Yonsei Med J.  2012 Nov;53(6):1073-1080. 10.3349/ymj.2012.53.6.1073.

Spinal Cord Hemangioblastomas in von Hippel-Lindau Disease: Management of Asymptomatic and Symptomatic Tumors

Affiliations
  • 1Department of Neurosurgery, Guro Teun Teun Hospital, Seoul, Korea.
  • 2Department of Neurosurgery, Spine and Spinal Cord Research Institute, Spine Research Laboratory, Yonsei University College of Medicine, Seoul, Korea. hayoon@yuhs.ac
  • 3Department of Neurosurgery, Kangbuk Samsung Hospital, Sungkyunkwan University College of Medicine, Seoul, Korea.
  • 4Department of Neurosurgery, Spine Center, Hallym University Sacred Heart Hospital, Seoul, Korea.

Abstract

PURPOSE
Standard treatment of asymptomatic spinal cord hemangioblastoma in von Hippel-Lindau (VHL) disease has yet to be established. The purpose of this study was to propose guidelines for the treatment of asymptomatic spinal cord hemangioblastomas in VHL disease.
MATERIALS AND METHODS
VHL disease patients treated for spinal cord hemangioblastomas between 1999 and 2009 were included. All spinal cord hemangioblastomas were divided into three groups: Group 1, asymptomatic tumors at initial diagnosis followed with serial imaging studies; Group 2, asymptomatic tumors at initial diagnosis that were subsequently resected; and Group 3, symptomatic tumors at initial diagnosis, all of which were resected.
RESULTS
We identified 24 spinal cord hemangioblastomas in 12 patients. Groups 1, 2 and 3 comprised 13, 4 and 7 tumors, respectively. Group 1 exhibited a smaller tumor volume (257.1 mm3) and syrinx size (0.8 vertebral columns) than those of Group 2 (1304.5 mm3, 3.3 vertebral columns) and Group 3 (1787.4 mm3, 6.1 vertebral columns). No difference in tumor volume or syrinx size was observed between Groups 2 and 3. Five tumors in Group 1 were resected during follow-up because symptoms had developed or the tumor had significantly grown. Finally, among 17 asymptomatic tumors at the initial diagnosis, nine tumors were resected. Only one tumor of these nine tumors resulted in neurological deficits, while five of seven symptomatic tumors caused neurological deficits.
CONCLUSION
Selective resection of asymptomatic tumors before they cause neurological deficits might bring about better outcomes.

Keyword

Hemangioblastoma; spinal cord; treatment planning; von Hippel-Lindau disease

MeSH Terms

Adult
Aged
Aged, 80 and over
Female
Hemangioblastoma/etiology/*pathology/*surgery
Humans
Male
Middle Aged
Treatment Outcome
von Hippel-Lindau Disease/*complications

Figure

  • Fig. 1 Illustration of tumor No.1. (A) Spinal cord hemangioblastoma is seen at L1-2 (arrowed) on contrast-enhanced T1 weighted image.

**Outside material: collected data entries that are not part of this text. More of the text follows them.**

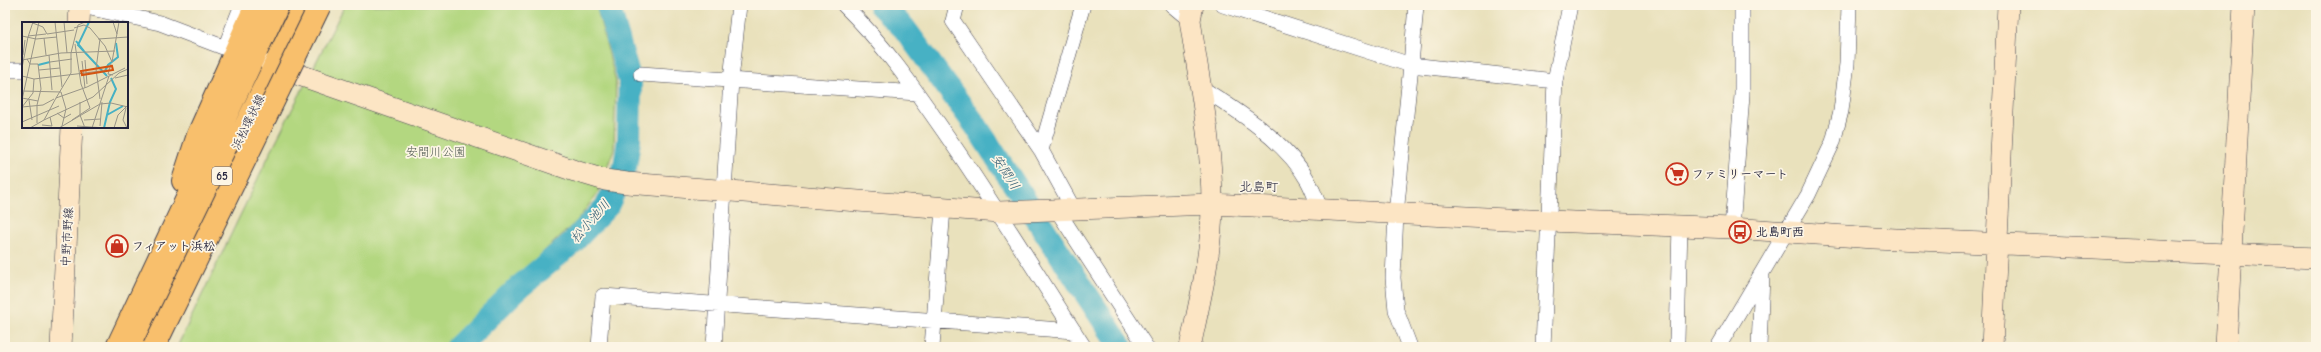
<svg xmlns="http://www.w3.org/2000/svg" width="2321" height="352" font-family="'Comic Neue','Klee One',sans-serif">
<style>
.green{fill:#b3d780;stroke:#6a7c5e}
.lines{fill:none;stroke-linecap:round;stroke-linejoin:round}
.river{stroke:#46b1c4;stroke-width:24}
.street-casing{stroke:#403f4e;stroke-width:16}
.secondary-casing{stroke:#403f4e;stroke-width:22}
.primary-casing{stroke:#403f4e;stroke-width:24}
.street{stroke:#fff;stroke-width:15}
.secondary{stroke:#fce5c4;stroke-width:21}
.primary{stroke:#f8bf6c;stroke-width:22}
.highway-bridge-casing{stroke:#403f4e;stroke-width:24;stroke-linecap:butt}
.highway-bridge{stroke:#f8bf6c;stroke-width:22}
.labels{text-anchor:middle;dominant-baseline:central;stroke-width:3.5;stroke-linejoin:round;paint-order:stroke}
.shield{fill:#fcf5e5;stroke:#63616e;stroke-width:1}
.shield-label{font-size:11px;font-weight:bold;fill:#22223b}
.street-label{font-size:12px;fill:#22223b;stroke:#fcf5e5}
.park-label{font-size:12px;fill:#4e5850;stroke:#fcf5e5}
.poi-label{font-size:12px;font-weight:bold;fill:#22223b;stroke:#fcf5e5;text-anchor:start}
.water-label{font-size:13px;font-style:italic;fill:#305b72;stroke:#fcf5e5}
.neighbourhood-label{font-size:13px;fill:#22223b;stroke:#fcf5e5}
.inset-river{fill:none;stroke:#46b1c4;stroke-width:2}
.inset-road{fill:none;stroke:#999588;stroke-width:1}
.view{fill:#d45411;fill-opacity:0.15;stroke:#d45411;stroke-width:2}
.inset-edge{fill:none;stroke:#22223b;stroke-width:2}
</style>
<rect width="100%" height="100%" fill="#fcf5e5"/>
<filter id="ink" filterUnits="userSpaceOnUse"><feTurbulence type="fractalNoise" baseFrequency=".025" numOctaves="2"/><feDisplacementMap in="SourceGraphic" scale="8" xChannelSelector="R" yChannelSelector="G"/><feConvolveMatrix kernelMatrix="1 2 1 2 8 2 1 2 1" color-interpolation-filters="sRGB"/></filter>
<filter id="wash" filterUnits="userSpaceOnUse"><feTurbulence type="fractalNoise" baseFrequency=".012" numOctaves="4" result="noise"/><feDisplacementMap in="SourceGraphic" scale="16" xChannelSelector="R" yChannelSelector="G"/><feGaussianBlur stdDeviation="0.9" result="paint"/><feColorMatrix in="noise" values="0 0 0 0 0 0 0 0 0 0 0 0 0 0 0 0 0 1.4 0 .05"/><feComposite in="paint" operator="in"/></filter>
<g filter="url(#wash)">
<rect width="100%" height="100%" fill="#e9e1bc"/>
<path class="green" d="M345,5H596L616,81L614,149L597,194L577,221L483,307L443,347H177L272,149Z"/>
<g class="lines">
<path class="river" d="M880,5L904,28L976,126L1121,347
M458,347L517,289L572,243L607,206L625,167L629,140L630,81L608,5"/>
</g>
</g>
<g filter="url(#ink)">
<g class="lines">
<g class="street-casing">
<path id="street" d="M77,5L160,23L236,52
M844,5C887,47 920,97 954,146C999,212 1041,280 1084,347
M957,5L953,21L1041,150L1074,210
M1172,5L1190,20
M1223,5L1411,65L1396,214L1393,278L1396,310L1410,347
M1416,5L1411,65L1555,81
M225,48L242,5
M5,70H23
M641,74L917,93
M1200,87C1237,110 1287,142 1308,181C1313,190 1316,200 1321,209
M1041,150L1083,5
M1057,210L1146,347
M1732,228L1742,95V5
M1677,340L1680,226
M599,347L603,296L1074,331
M714,347L731,80L739,5
M932,347L943,209
M1543,347L1555,81L1570,5
M1718,347L1808,195L1833,142L1841,111L1847,64L1849,5
M1759,347L1762,276"/>
</g>
<g class="secondary-casing">
<path id="secondary" d="M79,23L80,5
M271,65L575,171L605,180L627,183L999,212L1212,204L1548,221L1732,228L1874,238L2316,258
M61,347L72,127
M1190,347C1200,300 1212,252 1212,204C1212,142 1199,81 1190,20L1193,5
M1992,347L2008,5
M2226,347L2244,5"/>
</g>
<g class="primary-casing">
<path id="primary" d="M183,181L198,135L256,5
M117,347L278,5
M141,347L184,253L304,5"/>
</g>
<use href="#street" class="street"/>
<use href="#secondary" class="secondary"/>
<use href="#primary" class="primary"/>
<g class="highway-bridge-casing">
<path id="highway-bridge" d="M154,347L320,5"/>
</g>
<use href="#highway-bridge" class="highway-bridge"/>
</g>
</g>
<defs>
<g id="supermarket-ring" transform="scale(1.15)"><circle r="9.5" fill="#fcf5e5" stroke="#c8321e" stroke-width="1.5"/><path d="M-6-5.5h2.5l.6 2H6L4.5 2H-2.5L-4.4-4H-6ZM-1.5 3.2a1.3 1.3 0 1 0 .1 0ZM3 3.2a1.3 1.3 0 1 0 .1 0Z" fill="#c8321e"/></g>
<g id="bus-ring" transform="scale(1.15)"><circle r="9.5" fill="#fcf5e5" stroke="#c8321e" stroke-width="1.5"/><path d="M-5-6H5V4H4V6H2V4H-2V6H-4V4H-5ZM-3.5-4V0h7V-4ZM-3.5 1.2v1.5H-2V1.2ZM2 1.2v1.5H3.5V1.2Z" fill="#c8321e"/></g>
<g id="shop-ring" transform="scale(1.15)"><circle r="9.5" fill="#fcf5e5" stroke="#c8321e" stroke-width="1.5"/><path d="M-5-2.5h2.3a2.7 3.5 0 0 1 5.4 0H5L5.5 6h-11ZM-1.5-2.5h3a1.5 2.3 0 0 0-3 0Z" fill="#c8321e"/></g>
</defs>
<g fill-rule="evenodd">
<use href="#supermarket-ring" x="1677" y="174"/>
<use href="#bus-ring" x="1740" y="232"/>
<use href="#shop-ring" x="117" y="246"/>
</g>
<g class="labels">
<rect class="shield" x="212" y="167" width="20" height="18" rx="3"/>
<g class="shield-label">
<text x="222" y="176">65</text>
</g>
<g class="street-label">
<text transform="translate(248 122) rotate(-64)">浜松環状線</text>
<text transform="translate(67 237) rotate(-87)">中野市野線</text>
</g>
<g class="park-label">
<text x="436" y="152">安間川公園</text>
</g>
<g class="poi-label">
<text x="1692" y="174">ファミリーマート</text>
<text x="1756" y="232">北島町西</text>
<text x="132" y="246">フィアット浜松</text>
</g>
<g class="water-label">
<text transform="translate(1006 172) rotate(57)">安間川</text>
<text transform="translate(590 221) rotate(-49)">松小池川</text>
</g>
<g class="neighbourhood-label">
<text x="1259" y="186">北島町</text>
</g>
</g>
<g transform="translate(22 22)">
<rect width="106" height="106" fill="#e9e1bc"/>
<path class="inset-river" d="M67,0L56,23L85,54M54,19L62,29M16,43L28,40M83,49L86,43L96,35L94,21M85,93L101,84M82,106L88,80L94,67L89,56"/>
<path class="inset-road" d="M8,0L21,5L25,12L52,8M33,0L40,65M42,0L45,31M91,0L95,12M52,6L62,3L68,6L83,24L90,40M0,14L14,17L35,15M6,14L24,12M22,16L24,33M76,17L106,15M53,22L59,62L68,86M1,33L3,18M27,33L30,68M5,37L8,42H16L19,67L15,83V101M0,38L39,31L93,29M63,38L65,62M60,39L63,66M28,40L50,37M90,40L97,0M89,42L86,52L91,53M0,46L6,15L11,0M17,48L38,46M0,54L12,57L88,48M93,56L106,53M0,69L39,70L44,87L40,104M0,76L16,79M34,76L49,51V31L56,3L63,0M78,77L74,47L78,17M0,78L17,0M7,78L10,98M58,80V93L63,106M0,85L21,83L32,77M0,85L11,71L12,57M104,86L101,98L105,106M35,91L42,96L49,92M22,98L71,75L97,51L106,47M50,98L68,86M62,98L79,97M0,100L37,84M20,103L30,104L28,95M55,104L83,106M78,104L80,80M8,106L22,98L34,76L65,65L103,46M37,106L78,82L89,81L106,85M70,106L87,54M92,106L96,93L106,83"/>
<path class="view" d="M90,44L91,48L60,53L59,49Z"/>
<rect width="106" height="106" class="inset-edge"/>
</g>
<rect width="2321" height="352" fill="none" stroke="#fcf5e5" stroke-width="20"/>
</svg>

The tumor was asymptomatic and followed with observation. Another tumor at T7-8 and an extensive leptomeningeal enhancement along the spinal cord were also found. (B) The tumor at L1-2 (arrowed) grew almost twice as large after 15 months. The tumor led to rapidly progressive paraparesis, which was not improved after surgery.

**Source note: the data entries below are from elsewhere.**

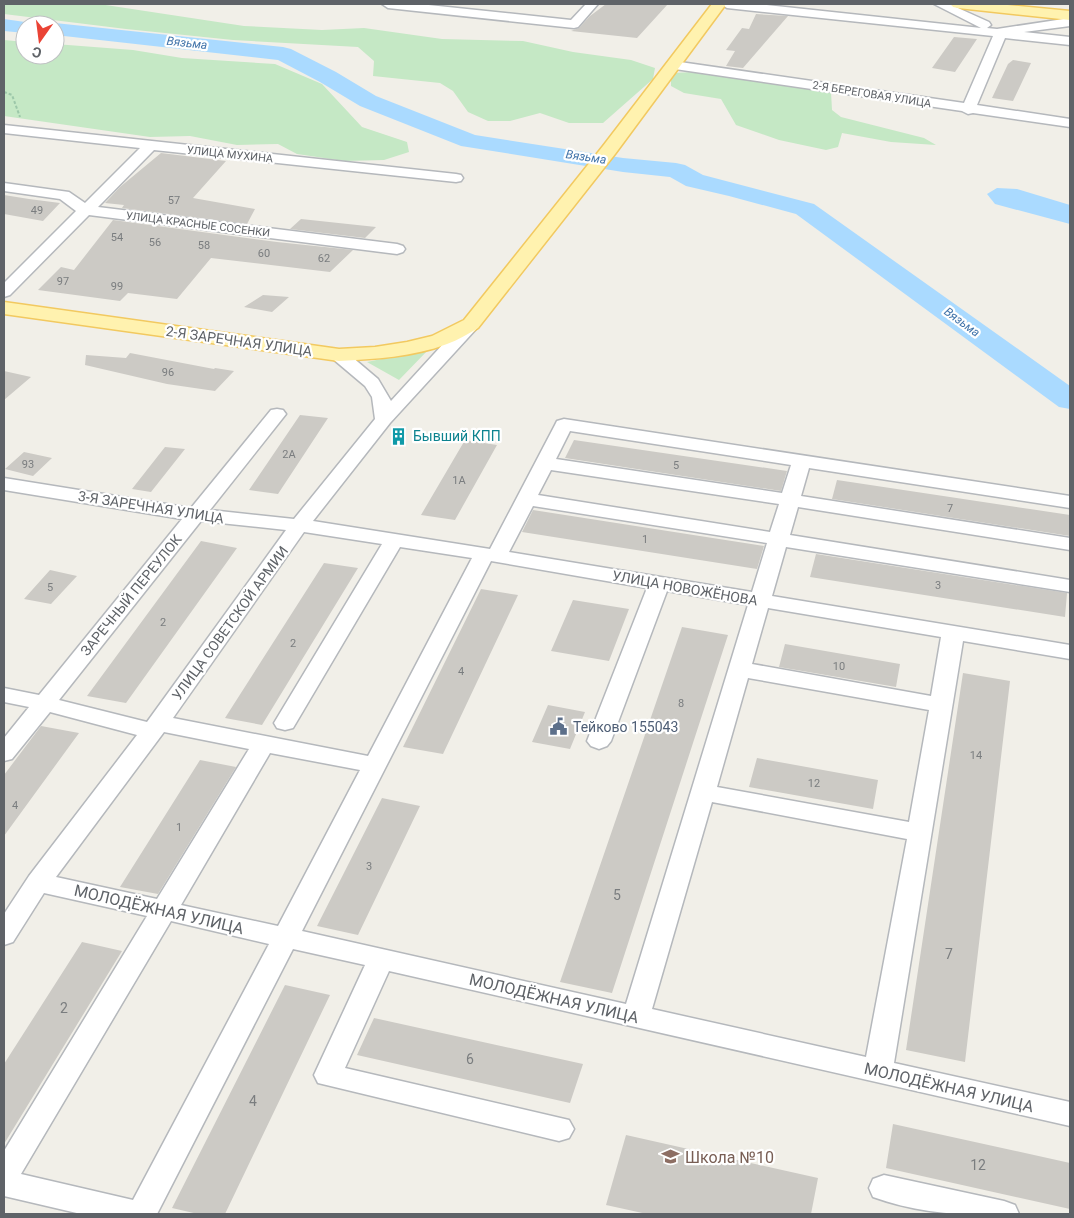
<svg xmlns="http://www.w3.org/2000/svg" width="1074" height="1218" font-family="Roboto,sans-serif">
<rect width="100%" height="100%" fill="#f1efe8"/>
<path fill="#c5e8c5" d="M4,4H99L244,26L322,30L364,28L442,39L523,41L573,52L631,60L655,68L653,79L603,123H569L540,113L510,121H488L468,112L453,91L440,83L373,76L374,61L358,47L233,40L126,29L4,14Z
M4,40L25,42V55H55V44L133,50L182,58L275,64L322,84L362,127L407,142L409,152L384,160L344,161L297,154L278,144L237,145L190,136L150,137L4,116Z
M695,72L831,92L832,110L841,117L924,138L936,145L891,142L842,133L838,147L826,150L779,140L736,125L721,99L684,93L671,86V73Z
M429,349L399,380L367,362Z"/>
<path fill="#aadaff" d="M997,188L1017,189L1070,205V224L995,204L987,194Z"/>
<g fill="none" stroke-linecap="round" stroke-linejoin="round">
<path fill="#aadaff" fill-rule="evenodd" d="M4,19L32,23L34,25H25V33L4,31Z
M55,23L283,47L291,49L336,72L376,96L475,135L623,158L676,163L685,165L703,175L814,204L1070,386V409L1059,407L796,214L729,196L686,186L670,177L623,172L461,146L360,106L320,82L278,60L55,35V25H47Z"/>
</g>
<path fill="#cccac5" d="M606,4H668L637,38L571,31L579,28L590,16Z
M756,14L788,16L743,68L726,66L735,51L726,50L742,28L749,29Z
M954,37L977,39L955,72L932,68Z
M1013,60L1031,63L1013,101L992,98L1008,64Z
M161,153L226,161L193,198L255,209L247,224L122,208L124,205L105,203L120,187Z
M4,195L29,199L60,203L43,221L4,214Z
M301,219L376,227L365,238L290,229Z
M113,220L277,242L353,250L330,272L211,258L177,299L128,293L120,301L38,290L61,267L74,270Z
M263,295L289,297L272,312L244,307Z
M130,353L214,369L215,368L234,371L215,391L167,384L85,365L86,355L126,358Z
M4,371L31,377L4,400Z
M300,415L328,418L278,494L249,490Z
M465,440L497,445L455,520L421,515Z
M574,440L787,471L781,491L565,458Z
M165,447L185,449L151,492L132,489Z
M24,452L52,458L33,476L5,469Z
M837,480L1070,515V536L832,499Z
M533,510L764,546L757,569L522,532Z
M201,541L237,548L126,703L87,696Z
M816,554L1067,593L1065,617L810,577Z
M324,563L358,568L262,725L225,718Z
M50,570L77,576L51,604L24,599Z
M481,589L518,595L443,754L403,747Z
M573,600L629,609L609,661L551,651Z
M682,627L728,635L612,993L560,982Z
M785,644L900,664L896,687L779,667Z
M963,673L1010,681L965,1062L906,1050Z
M548,705L585,712L570,749L532,742Z
M41,726L79,733L4,836V775Z
M757,758L878,780L873,809L749,787Z
M200,760L236,767L158,894L120,887Z
M382,798L420,806L358,935L317,926Z
M82,942L122,951L4,1144V1064Z
M285,985L330,995L225,1214H198L172,1208Z
M374,1018L583,1064L570,1103L357,1055Z
M893,1124L1070,1163V1209L886,1168Z
M626,1135L818,1178L811,1214H647L606,1205Z"/>
<g fill="none" stroke-linecap="round" stroke-linejoin="round">
<defs>
<path id="minor" d="M382,4H419L571,20L586,4H598L578,27L574,28L388,8Z
M721,4H758L981,28L934,4H949L989,22L991,25L987,28L997,29L1070,18V26L1024,32L1070,37V45L1005,38L977,105L1070,119V127L973,113L968,114L962,111L668,68L667,65L673,61L964,103L993,36L727,8Z
M4,125L456,174L461,175L463,178L461,181L456,182L154,150L98,207L397,244L403,246L405,249L403,252L397,254L89,215L10,295L4,297V283L76,211L60,199L4,191V183L69,192L85,203L140,148L4,133Z
M471,319L477,320L479,324L477,328L390,423L313,521L490,549L555,425L557,421L564,419L1070,496V508L809,468L801,496L1070,538V550L798,507L790,535L1070,580V592L786,547L772,596L1070,645V659L963,641L894,1063L1070,1102V1126L389,971L345,1068L569,1120L574,1129L569,1138L559,1141L318,1083L314,1075L365,965L293,949L157,1214H81L4,1196V1151L147,916L44,893L13,942L4,945V914L29,876L137,735L50,712L12,759L4,761V738L29,707L4,702V688L39,695L182,519L4,490V478L191,508L271,410L277,409L283,410L286,414L210,510L294,519L375,419L372,397L365,386L333,359L330,355L333,351L339,350L345,351L378,379L391,401L465,320ZM570,431L791,465L782,493L556,459ZM551,470L779,504L770,532L538,495ZM533,506L767,543L752,592L509,552ZM201,521L286,530L147,722L59,700ZM304,532L382,544L274,723L277,728L285,730L293,728L296,723L400,547L472,558L368,756L173,718ZM491,561L647,588L587,741L591,746L599,749L607,746L611,741L667,591L748,605L626,1004L302,931ZM768,608L941,637L931,696L752,664ZM748,678L929,710L909,822L717,787ZM164,732L249,749L157,899L56,877ZM270,753L360,770L278,926L181,905ZM712,802L907,839L866,1057L652,1009ZM171,921L269,944L133,1200L21,1174Z
M884,1175L1004,1201L1015,1205L1019,1214C970,1217 920,1214 873,1197L869,1188L873,1179Z"/>
<path id="major" d="M712,4H726L615,154L478,328C468,334 458,340 447,344C413,357 375,359 339,361L4,314V302L339,349L375,347L407,342L432,336L464,320L603,146Z
M951,4H997L1070,11V20L958,8L953,7Z"/>
</defs>
<use href="#minor" stroke="#b5b8bc" stroke-width="3"/>
<use href="#major" stroke="#f2c960" stroke-width="3"/>
<path stroke="#9cc7a9" stroke-width="2" stroke-dasharray="3 2" stroke-linecap="butt" d="M4,92L12,95L20,117"/>
<use href="#minor" fill="#fff" fill-rule="evenodd"/>
<use href="#major" fill="#fff2af" fill-rule="evenodd"/>
</g>
<defs>
<symbol id="building-bare" viewBox="-9 -9 18 18"><path d="M-4-6H4V6H1V3H-1V6H-4ZM-2.5-4.3h1.7v1.8h-1.7ZM.8-4.3h1.7v1.8H.8ZM-2.5-1h1.7V.8h-1.7ZM.8-1h1.7V.8H.8Z" fill="#0f9aa8" stroke="#fff" stroke-width="2.5" paint-order="stroke"/></symbol>
<symbol id="civic-bare" viewBox="-9 -9 18 18"><path d="M-.6-6.5H3V-4.5H.6V-3L4-1V1h2V6H-6V1h2V-1L-.6-3ZM-1.2 2.5V6h2.4V2.5Z" fill="#5c6f8a" stroke="#fff" stroke-width="2.5" paint-order="stroke"/></symbol>
<symbol id="school-bare" viewBox="-9 -9 18 18"><path d="M0-5L7-2L0 1L-7-2ZM-4 1L0 2.5L4 1V4Q0 6-4 4Z" fill="#8d6e63" stroke="#fff" stroke-width="2.5" paint-order="stroke"/></symbol>
</defs>
<g fill-rule="evenodd">
<use href="#building-bare" x="386" y="424" width="25" height="25"/>
<use href="#civic-bare" x="546" y="714" width="25" height="25"/>
<use href="#school-bare" x="658" y="1144" width="25" height="25"/>
</g>
<g text-anchor="middle" stroke-width="4.5" stroke-linejoin="round" paint-order="stroke">
<g font-size="11" fill="#5f6368" stroke="#fff">
<text transform="translate(872 94) rotate(9)" y="4">2-Я БЕРЕГОВАЯ УЛИЦА</text>
<text transform="translate(230 154) rotate(6)" y="4">УЛИЦА МУХИНА</text>
<text transform="translate(198 224) rotate(7)" y="4">УЛИЦА КРАСНЫЕ СОСЕНКИ</text>
</g>
<g font-size="11" fill="#7a7d7f">
<text x="174" y="204">57</text>
<text x="37" y="214">49</text>
<text x="117" y="241">54</text>
<text x="155" y="246">56</text>
<text x="204" y="249">58</text>
<text x="264" y="257">60</text>
<text x="324" y="262">62</text>
<text x="63" y="285">97</text>
<text x="117" y="290">99</text>
<text x="168" y="376">96</text>
<text x="289" y="458">2А</text>
<text x="28" y="468">93</text>
<text x="676" y="469">5</text>
<text x="459" y="484">1А</text>
<text x="950" y="512">7</text>
<text x="645" y="543">1</text>
<text x="938" y="589">3</text>
<text x="50" y="591">5</text>
<text x="163" y="626">2</text>
<text x="293" y="647">2</text>
<text x="839" y="670">10</text>
<text x="461" y="675">4</text>
<text x="681" y="707">8</text>
<text x="976" y="759">14</text>
<text x="814" y="787">12</text>
<text x="15" y="809">4</text>
<text x="179" y="831">1</text>
<text x="369" y="870">3</text>
</g>
<g font-size="12" font-style="italic" fill="#4174aa" stroke="#fff">
<text transform="translate(187 43) rotate(6)" y="4">Вязьма</text>
<text transform="translate(586 157) rotate(8)" y="4">Вязьма</text>
<text transform="translate(962 322) rotate(36)" y="4">Вязьма</text>
</g>
<g font-size="14" fill="#5f6368" stroke="#fff">
<text transform="translate(239 341) rotate(8)" y="5">2-Я ЗАРЕЧНАЯ УЛИЦА</text>
<text transform="translate(151 507) rotate(9)" y="5">3-Я ЗАРЕЧНАЯ УЛИЦА</text>
<text transform="translate(685 588) rotate(10)" y="5">УЛИЦА НОВОЖЁНОВА</text>
<text transform="translate(131 595) rotate(-51)" y="5">ЗАРЕЧНЫЙ ПЕРЕУЛОК</text>
<text transform="translate(230 623) rotate(-54)" y="5">УЛИЦА СОВЕТСКОЙ АРМИИ</text>
</g>
<g font-size="14" fill="#0d838f" stroke="#fff" text-anchor="start">
<text x="413" y="441">Бывший КПП</text>
</g>
<g font-size="14" fill="#4e5e75" stroke="#fff" text-anchor="start">
<text x="573" y="732">Тейково 155043</text>
</g>
<g font-size="14" fill="#7a7d7f">
<text x="617" y="900">5</text>
<text x="949" y="959">7</text>
<text x="64" y="1013">2</text>
<text x="470" y="1064">6</text>
<text x="253" y="1106">4</text>
<text x="978" y="1170">12</text>
</g>
<g font-size="16" fill="#5f6368" stroke="#fff">
<text transform="translate(159 909) rotate(13)" y="6">МОЛОДЁЖНАЯ УЛИЦА</text>
<text transform="translate(554 998) rotate(13)" y="6">МОЛОДЁЖНАЯ УЛИЦА</text>
<text transform="translate(949 1087) rotate(13)" y="6">МОЛОДЁЖНАЯ УЛИЦА</text>
</g>
<g font-size="16" fill="#785e54" stroke="#fff" text-anchor="start">
<text x="685" y="1163">Школа №10</text>
</g>
</g>
<rect width="1074" height="1218" fill="none" stroke="#5f6368" stroke-width="10"/>
<g transform="translate(40 40) rotate(194)"><circle r="24" fill="#ffffff" stroke="#bfc1c3"/>
<path d="M0-4L9 19L0 12L-9 19Z" fill="#ea4335"/>
<text y="-8" font-size="14" font-weight="bold" text-anchor="middle" fill="#5f6368">С</text>
</g>
</svg>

  • Fig. 2 Illustration of tumor No.2. (A) Initial MRI showed spinal cord hemangioblastoma at T12. The tumor was asymptomatic, with a tumor volume of 150 mm3. (B) 19 months after initial MRI. The tumor increased in volume to 240 mm3. (C) 45 months after initial MRI. The tumor grew to a volume of 468 mm3 and was still asymptomatic. However, it showed steady growth and was regarded as likely to produce neurological symptoms after a short period, so surgical resection was performed. After surgery, no neurological symptoms or deficit developed.

  • Fig. 3 Proposed treatment strategy for spinal cord hemangioblastomas in patients with VHL disease. A tumor volume >500 mm3 (10 mm in diameter) is thought to be correlated with symptom formation and functional outcomes, so resection should be performed thereon. *Tumors can be followed at approximately 1-year intervals, if there are no changes in neurological symptoms and size of the tumor. †The mean growth rate of spinal cord hemangioblastomas associated with syringes is reported to be about 50 mm3/month.7 Accordingly, progressively growing tumors larger than a volume of 51 mm3 in combination with syringes are predicted to produce neurological symptoms or deficits within several months to a year. Thus, we recommend considering surgery or intense observation at short intervals of 6 months or less.